Im nächsten Moment war die Tramway schon wieder woanders. Wir kannten uns ja überhaupt nicht aus. Unser Glück war, dass Deutsch gesprochen wurde.

Nun sagte sie: ‚Morgen müsst ihr euch allein zurecht finden. Fragt nur die Polizeimänner, die werden euch helfen‘.

Wir gingen nun in Gottes Namen los. Die Straßen bzw. Gassen, die sie uns genannt hatte, fanden wir nur mit Hilfe der Polizisten. […] So gingen wir von einer Vermittlungsstelle zur nächsten und nirgendwo gab es für uns Arbeit. Das Geld ging zur Neige und Arbeit fanden wir auch keine.“

— aus: Rosemarie Feistritzer (Hg.), Freud‘ und Leid an Lafnitz und Feistritz.
Die Lebensgeschichte der Anna Prath, geb.
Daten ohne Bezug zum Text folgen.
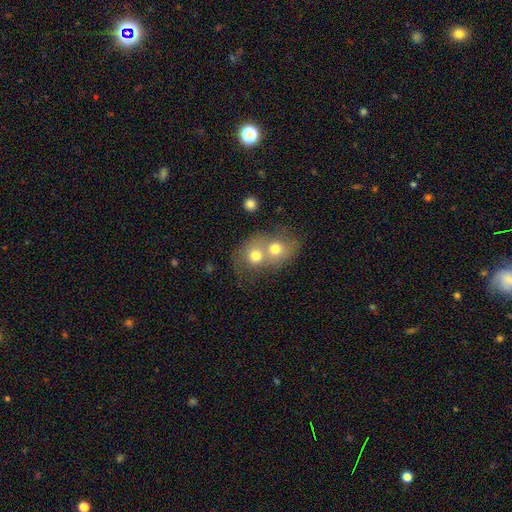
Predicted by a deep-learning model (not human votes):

Hartl, Gösing am Wagram 2008, S. 63.

Die beiden Mädchen aus der Steiermark sprechen Dialekt, was in der Großstadt mit Geringschätzung bedacht wird.
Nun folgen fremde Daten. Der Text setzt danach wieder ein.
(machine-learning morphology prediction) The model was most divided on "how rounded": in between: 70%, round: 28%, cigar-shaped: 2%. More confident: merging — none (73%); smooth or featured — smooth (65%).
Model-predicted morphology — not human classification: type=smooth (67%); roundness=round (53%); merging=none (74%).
„Wenn wir am Abend zu unserer Quartierfrau kamen, war eine der ersten Fragen: ‚Na – habt ihr schon Arbeit gefunden?‘

Als wir wieder nein sagten, sagte sie spitz: ‚Na ja, ihr seid halt vom Land, versteht nichts, könnt nicht einmal richtig reden.‘

Wir waren todunglücklich, denn  sie hatte uns und unseren Angehörigen vorgeschwärmt, dass es in Wien Arbeit genug gäbe und sie uns in allem behilflich sein werde.“

— aus: Rosemarie Feistritzer (Hg.), Freud‘ und Leid an Lafnitz und Feistritz.
Die Lebensgeschichte der Anna Prath, geb. Hartl, Gösing am Wagram 2008, S. 63.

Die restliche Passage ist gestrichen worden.